DIZ-SE QUE HEMINGWAY escreveu, certa vez, uma história em seis palavras apenas: «For sale: baby shoes, never worn.» Algo como: «Para venda: sapatos de bebé, nunca usados.» Não está sozinho. Nos EUA, a prosa com menos de mil palavras é associada ao minimalismo e denominada Flash Fiction. Raymond Carver representou o género, também apelidado de microficção, micro-história, micro-relato, nanoconto, sudden fiction ou, até, sugestivamente, de the smoke long story isto é, uma história que dura o tempo de um cigarro.
Trata-se de ficções breves, entre os 300 caracteres e as mil palavras dependendo do purismo dado ao termo.

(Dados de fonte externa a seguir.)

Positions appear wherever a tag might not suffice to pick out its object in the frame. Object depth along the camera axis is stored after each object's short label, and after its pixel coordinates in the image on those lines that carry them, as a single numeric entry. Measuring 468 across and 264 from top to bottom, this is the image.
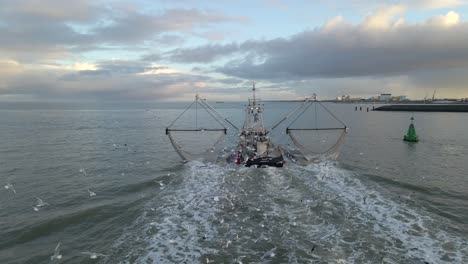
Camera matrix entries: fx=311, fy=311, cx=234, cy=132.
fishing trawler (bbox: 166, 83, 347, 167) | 38.94
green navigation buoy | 60.69
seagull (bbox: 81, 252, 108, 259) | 16.81
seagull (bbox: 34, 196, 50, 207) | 25.22
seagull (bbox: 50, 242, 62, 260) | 17.19
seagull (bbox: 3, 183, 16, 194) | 29.11
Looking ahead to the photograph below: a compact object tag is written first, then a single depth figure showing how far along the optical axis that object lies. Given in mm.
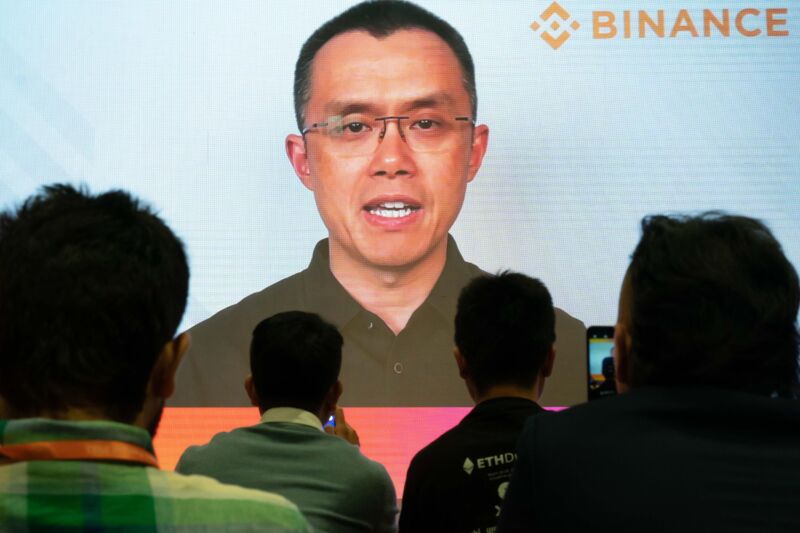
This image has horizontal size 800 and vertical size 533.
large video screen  6707
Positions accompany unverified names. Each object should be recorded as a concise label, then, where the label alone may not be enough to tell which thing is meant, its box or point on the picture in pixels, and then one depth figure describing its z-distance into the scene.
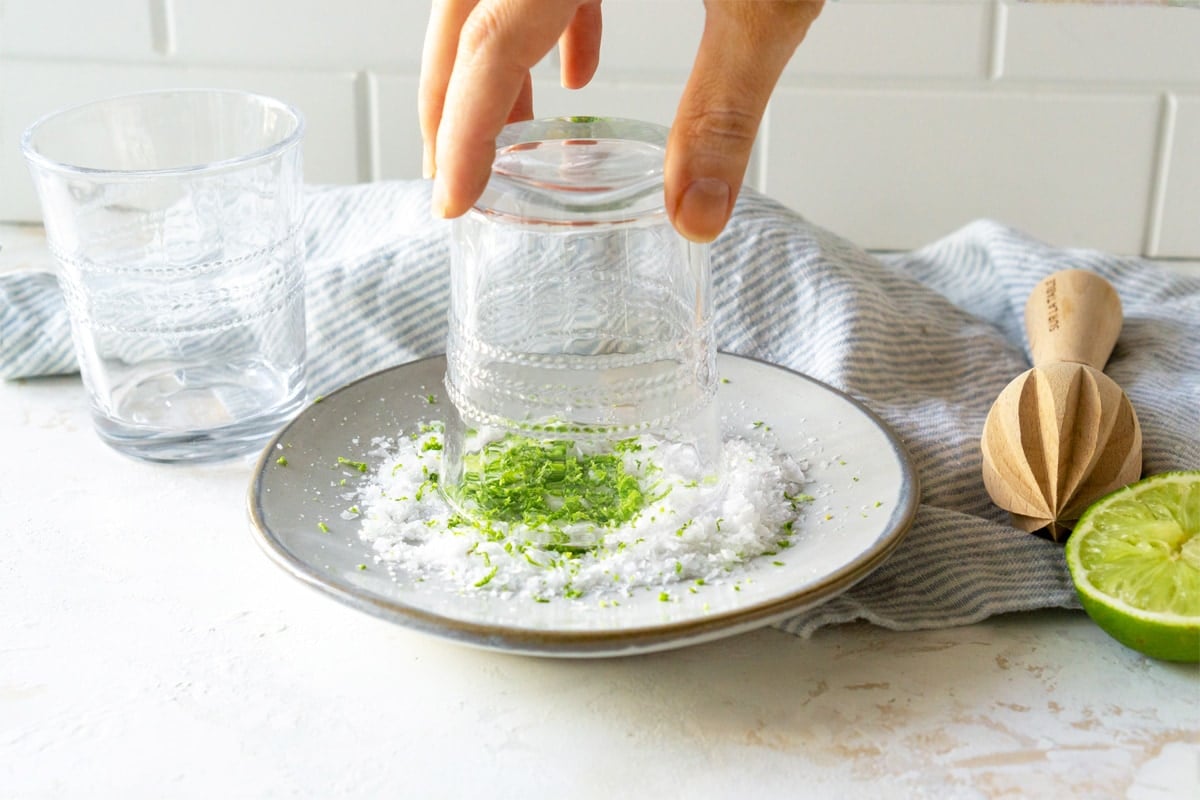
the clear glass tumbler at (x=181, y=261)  0.71
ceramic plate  0.52
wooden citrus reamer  0.64
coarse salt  0.58
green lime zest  0.63
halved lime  0.55
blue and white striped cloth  0.74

São também difíceis de catalogar, podendo oscilar entre o conto, a poesia, o aforismo. Para alguns, resume-se a contar uma pequena história com princípio, meio e fim ainda que o seu sentido tenha, por vezes, de ser desvendado pelo leitor.

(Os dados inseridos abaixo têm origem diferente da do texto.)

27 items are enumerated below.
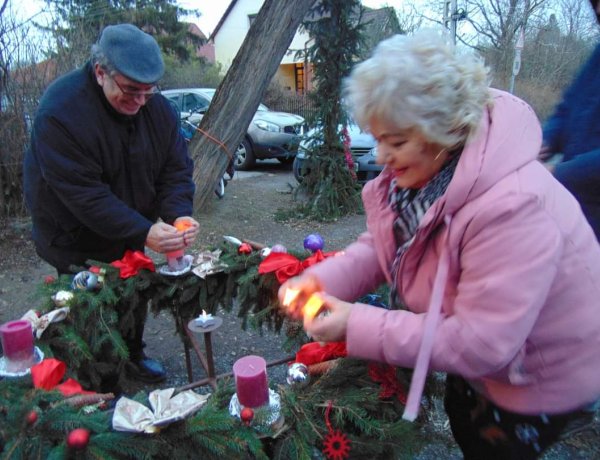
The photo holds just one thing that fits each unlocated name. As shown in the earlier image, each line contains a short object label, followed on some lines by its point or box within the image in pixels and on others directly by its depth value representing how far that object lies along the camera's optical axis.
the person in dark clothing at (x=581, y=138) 1.79
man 2.15
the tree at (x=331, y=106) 6.40
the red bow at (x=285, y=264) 2.22
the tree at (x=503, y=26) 19.39
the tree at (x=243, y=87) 5.80
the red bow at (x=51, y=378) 1.59
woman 1.05
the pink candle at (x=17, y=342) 1.69
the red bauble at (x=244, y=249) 2.54
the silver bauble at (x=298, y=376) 1.77
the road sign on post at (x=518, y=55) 10.98
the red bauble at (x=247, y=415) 1.48
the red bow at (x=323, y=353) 1.91
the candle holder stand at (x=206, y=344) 2.16
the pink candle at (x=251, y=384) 1.51
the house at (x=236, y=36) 28.38
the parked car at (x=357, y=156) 7.09
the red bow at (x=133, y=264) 2.41
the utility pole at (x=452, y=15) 15.80
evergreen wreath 1.37
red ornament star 1.55
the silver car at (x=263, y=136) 10.49
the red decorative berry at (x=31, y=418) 1.35
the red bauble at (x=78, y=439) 1.31
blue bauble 2.40
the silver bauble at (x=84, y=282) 2.26
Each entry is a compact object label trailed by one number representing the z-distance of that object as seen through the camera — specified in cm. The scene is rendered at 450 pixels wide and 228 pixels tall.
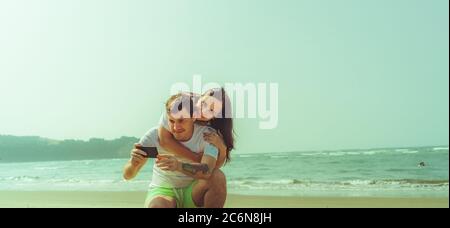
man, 387
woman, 389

Grandes escritores ensaiaram o microconto, como Kafka, Cortázar, Jorge Luis Borges, Chekov, H.P. Lovrecraft, Ray Bradbury e os portugueses Mário Henrique-Leiria com os contos curtos do Gin-Tonic, ou Jorge de Sousa Braga. Recentemente, o norte-americano Bruce Holland Rogers (editado na Livros de Areia) renovou o género e oferece até uma subscrição anual por e-mail dos seus pequenos mistérios. Juntemos-lhe, agora, estes sete escritores portugueses:
No início do ano…
NO INÍCIO DO ANO, uma donzela do Oriente diz ao seu amado esposo: Não caminhes em direcção ao Leste. Se o fizeres encontrarás a morte.

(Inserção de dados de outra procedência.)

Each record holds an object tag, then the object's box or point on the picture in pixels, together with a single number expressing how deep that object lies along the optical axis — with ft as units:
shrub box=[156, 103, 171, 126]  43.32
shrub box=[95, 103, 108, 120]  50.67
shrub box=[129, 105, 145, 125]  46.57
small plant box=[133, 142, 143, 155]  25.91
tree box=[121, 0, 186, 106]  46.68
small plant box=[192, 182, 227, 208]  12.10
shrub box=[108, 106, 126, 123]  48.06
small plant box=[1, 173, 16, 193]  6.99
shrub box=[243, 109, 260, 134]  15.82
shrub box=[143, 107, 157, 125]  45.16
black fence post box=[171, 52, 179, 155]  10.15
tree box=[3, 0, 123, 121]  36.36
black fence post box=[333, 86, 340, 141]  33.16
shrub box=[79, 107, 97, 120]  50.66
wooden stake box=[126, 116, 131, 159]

Mas o amado nada ouviu, pois, nesse momento, pensava numa outra mulher, numa mulher mais jovem, mais bela, mais inteligente.
Seguiu assim o homem em direcção a leste e não morreu. Pelo contrário, foi recebido em casa pela tal amante mais jovem, mais bela, mais inteligente.
Na manhã seguinte, ao levantar-se, a amante disse-lhe: Não caminhes em direcção ao Oeste. Se o fizeres encontrarás a morte.
Mas o homem nada ouviu, pois, nesse momento, pensava na sua esposa legítima que o esperava.
Seguiu assim o homem em direcção a oeste e não morreu. Pelo contrário, foi recebido em casa, com alegria e calor, pela sua esposa.
Na manhã seguinte, ao levantar-se, ouviu da sua amada esposa, uma donzela do Oriente: Não caminhes em direcção ao Leste. Se o fizeres encontrarás a morte.
Mas o amado nada ouviu, pois, nesse momento, pensava numa outra mulher, numa mulher mais jovem, mais bela, mais inteligente.
Seguiu assim o homem em direcção a leste e depois a oeste e depois a leste e assim sucessivamente, dias e dias, meses e meses, anos e anos e não morreu.
A morte surgiu apenas quando o homem já velho e sem forças ficou incapaz de se mover quer para leste quer para oeste.